With this money, TAE says it can begin construction of its first large-scale fusion plant by the end of 2026 and produce “first energy” in 2031. The first plant is supposed to have a capacity of 50 MWe, similar to a micro fission reactor. TAE did not immediately respond to questions from The edge on where this facility would be located and how much it would cost. But the company is already planning to build other fusion plants later, with a capacity of up to 500 MWe.

These plans are also dependent on regulatory approvals. But in a controversial decision by the Nuclear Regulatory Commission that was codified by Congress this year, fusion reactors are regulated as particle accelerators in the United States, along with equipment used in cancer therapies and to sterilize medical equipment.
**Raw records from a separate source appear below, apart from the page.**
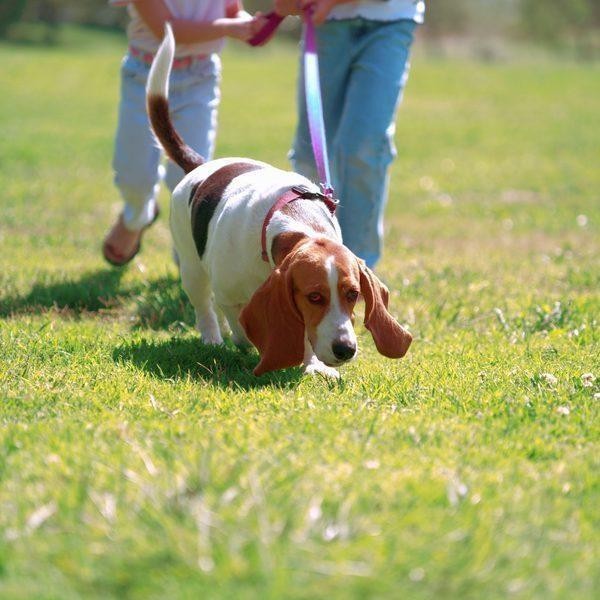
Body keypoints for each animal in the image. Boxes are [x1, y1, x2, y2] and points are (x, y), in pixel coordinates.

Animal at [144, 25, 412, 378]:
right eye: (314, 296)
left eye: (353, 294)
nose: (346, 349)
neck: (294, 221)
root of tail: (201, 165)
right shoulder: (230, 296)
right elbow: (244, 324)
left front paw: (313, 366)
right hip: (191, 267)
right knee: (205, 307)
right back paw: (214, 339)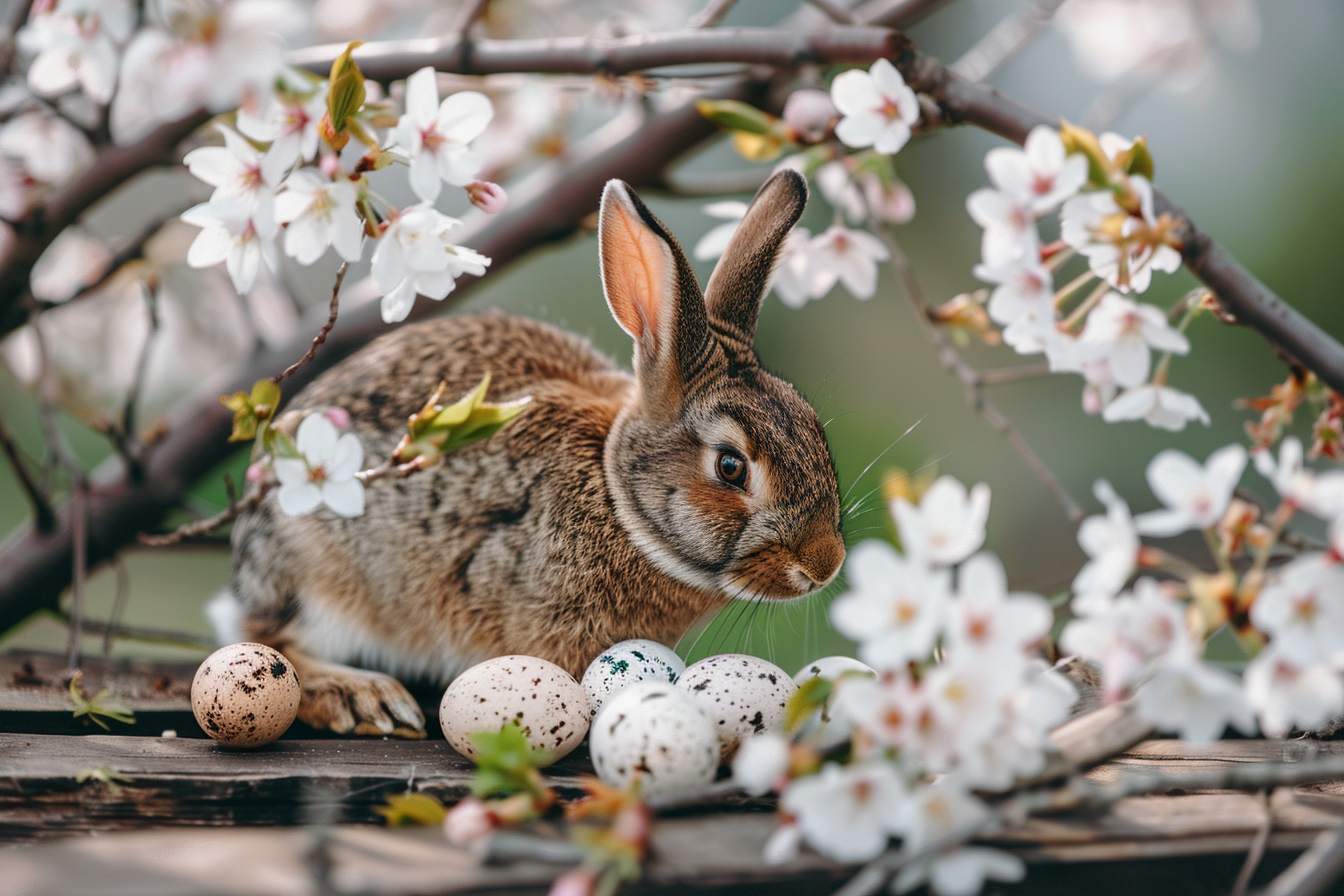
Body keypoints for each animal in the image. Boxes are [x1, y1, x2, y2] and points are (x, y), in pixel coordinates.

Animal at [213, 169, 846, 737]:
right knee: (269, 640)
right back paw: (362, 698)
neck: (618, 498)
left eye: (814, 427)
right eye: (731, 467)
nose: (824, 565)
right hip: (316, 573)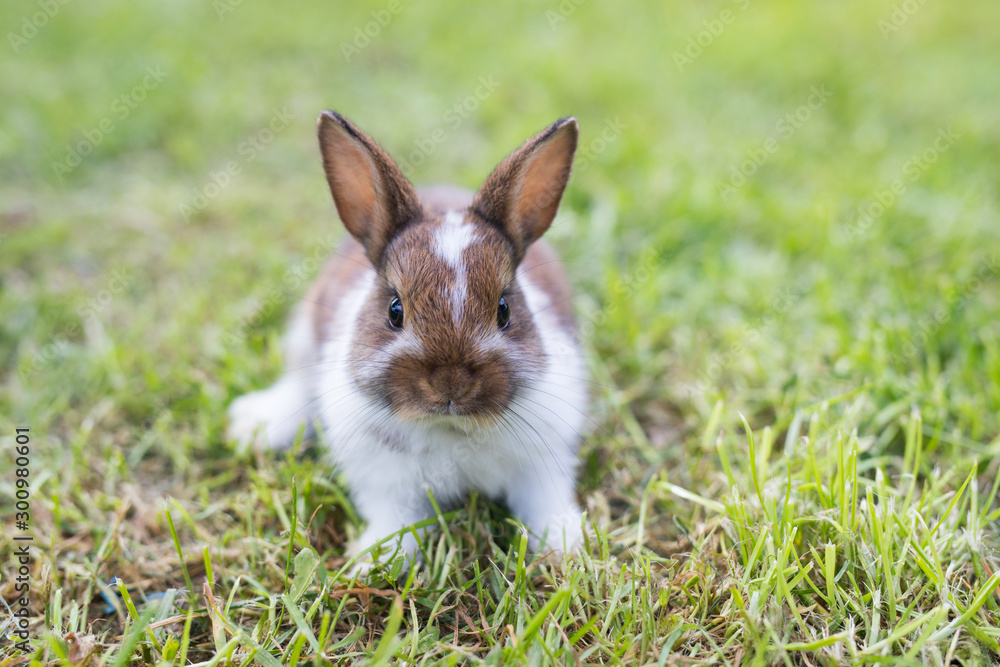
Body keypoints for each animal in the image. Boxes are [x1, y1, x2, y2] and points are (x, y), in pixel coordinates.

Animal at [227, 111, 588, 571]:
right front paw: (375, 560)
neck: (451, 427)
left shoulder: (544, 460)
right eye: (394, 311)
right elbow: (395, 519)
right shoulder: (385, 480)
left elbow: (546, 502)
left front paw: (565, 548)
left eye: (505, 310)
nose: (451, 383)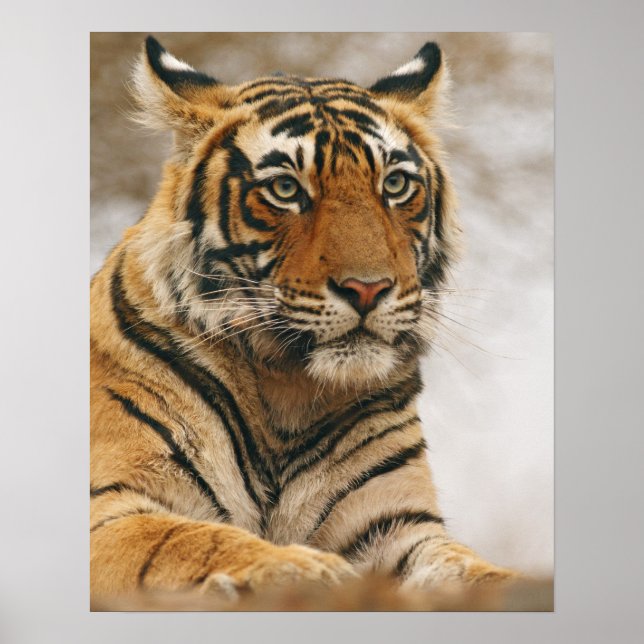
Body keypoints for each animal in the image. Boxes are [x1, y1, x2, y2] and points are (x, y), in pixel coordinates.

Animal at [90, 35, 517, 603]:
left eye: (395, 184)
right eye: (286, 190)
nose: (368, 288)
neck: (286, 389)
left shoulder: (397, 524)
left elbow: (469, 569)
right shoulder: (113, 504)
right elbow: (189, 540)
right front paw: (301, 569)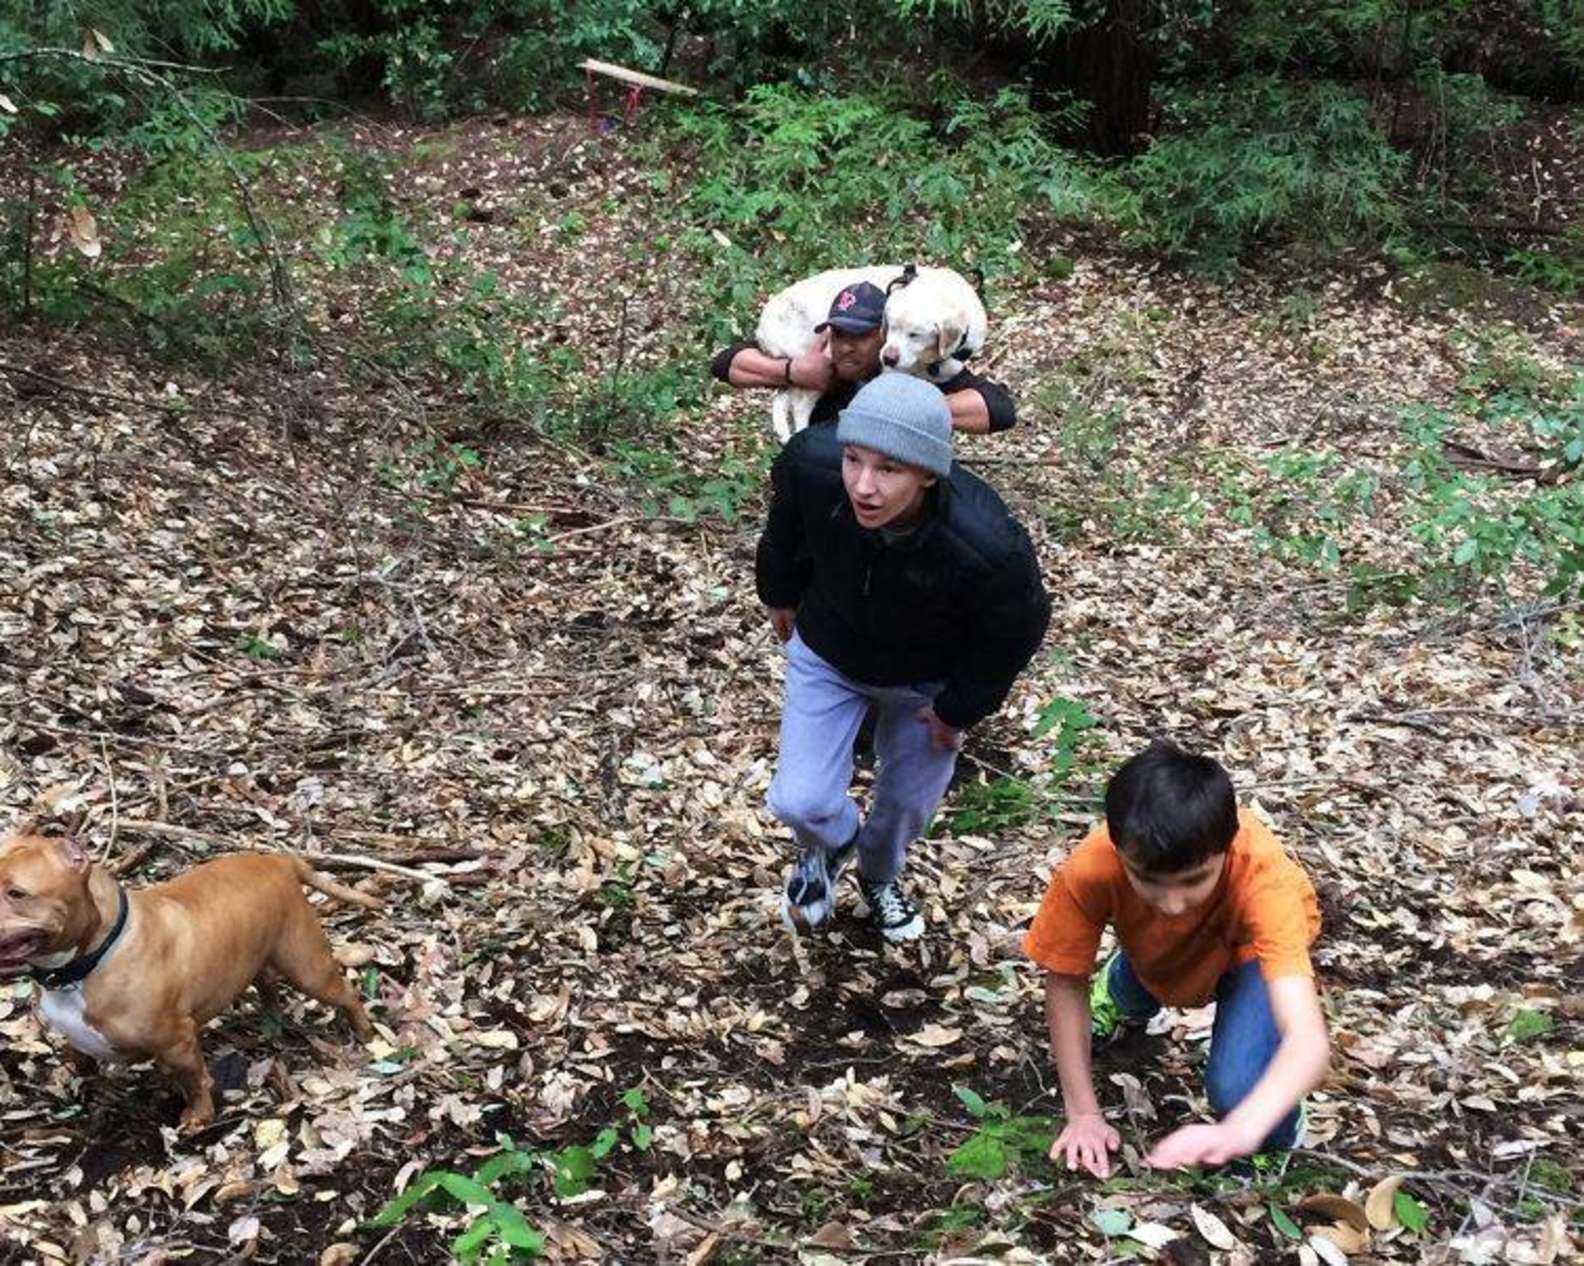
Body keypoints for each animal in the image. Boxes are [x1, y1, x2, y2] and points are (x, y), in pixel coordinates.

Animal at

This allows fusion plants to bypass the lengthy federal licensing requirements that apply to fission reactors.

TAE has developed five iterations of its fusion reactor design and announced last April that it planned to unveil its sixth, called Copernicus, “before the end of the decade.” From there, the company would work to develop the company’s first power plant prototype, Da Vinci, “in the early 2030s.”

Then, in November, TAE announced that it was now moving past Copernicus and straight to Da Vinci. This is because its latest fusion research reactor, Norm, is small and efficient enough to reduce costs by up to 50%, according to TAE.

“Norm is such a huge step forward that it makes Copernicus unnecessary, saving us a lot of time and money,” Binderbauer said in a November press release.

But it will still take a lot of resources for TAE to take the next step in its reactor design. “As [TAE starts] Whether building a scientific demonstration machine or moving directly to a commercial prototype, these types of machines require a significant investment,” says CATF’s White. [merger] this could potentially allow them to receive the capital they need to begin testing and deploying their fusion technology.